Please return every record exactly, with no pictures included.

[[ GIVEN INFORMATION open ]]

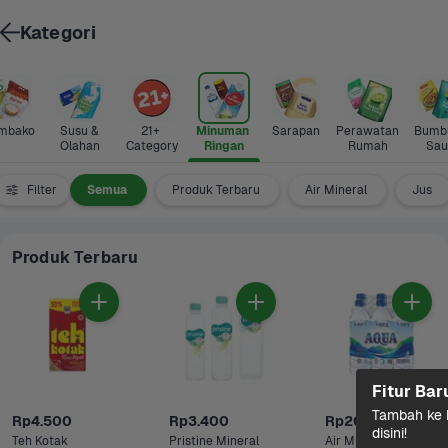
Kategori
mbako
Susu & 
21+ 
Minuman 
Sarapan
Perawatan 
Bumbu
Olahan
Category
Ringan
Rumah
Sau
Filter
Semua
Produk Terbaru
Air Mineral
Jus
Produk Terbaru
Fitur Bar
Tambah ke k
Rp4.500
Rp3.400
Rp20.300
disini!
Teh Kotak 
Pristine Mineral 
Air Mineral Aqua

[[ GIVEN INFORMATION closed ]]

- _EXPECTED ANSWER_:
Kategori
mbako
Susu & 
21+ 
Minuman 
Sarapan
Perawatan 
Bumbu
Olahan
Category
Ringan
Rumah
Sau
Filter
Semua
Produk Terbaru
Air Mineral
Jus
Produk Terbaru
Fitur Bar
Tambah ke k
Rp4.500
Rp3.400
Rp20.300
disini!
Teh Kotak 
Pristine Mineral 
Air Mineral Aqua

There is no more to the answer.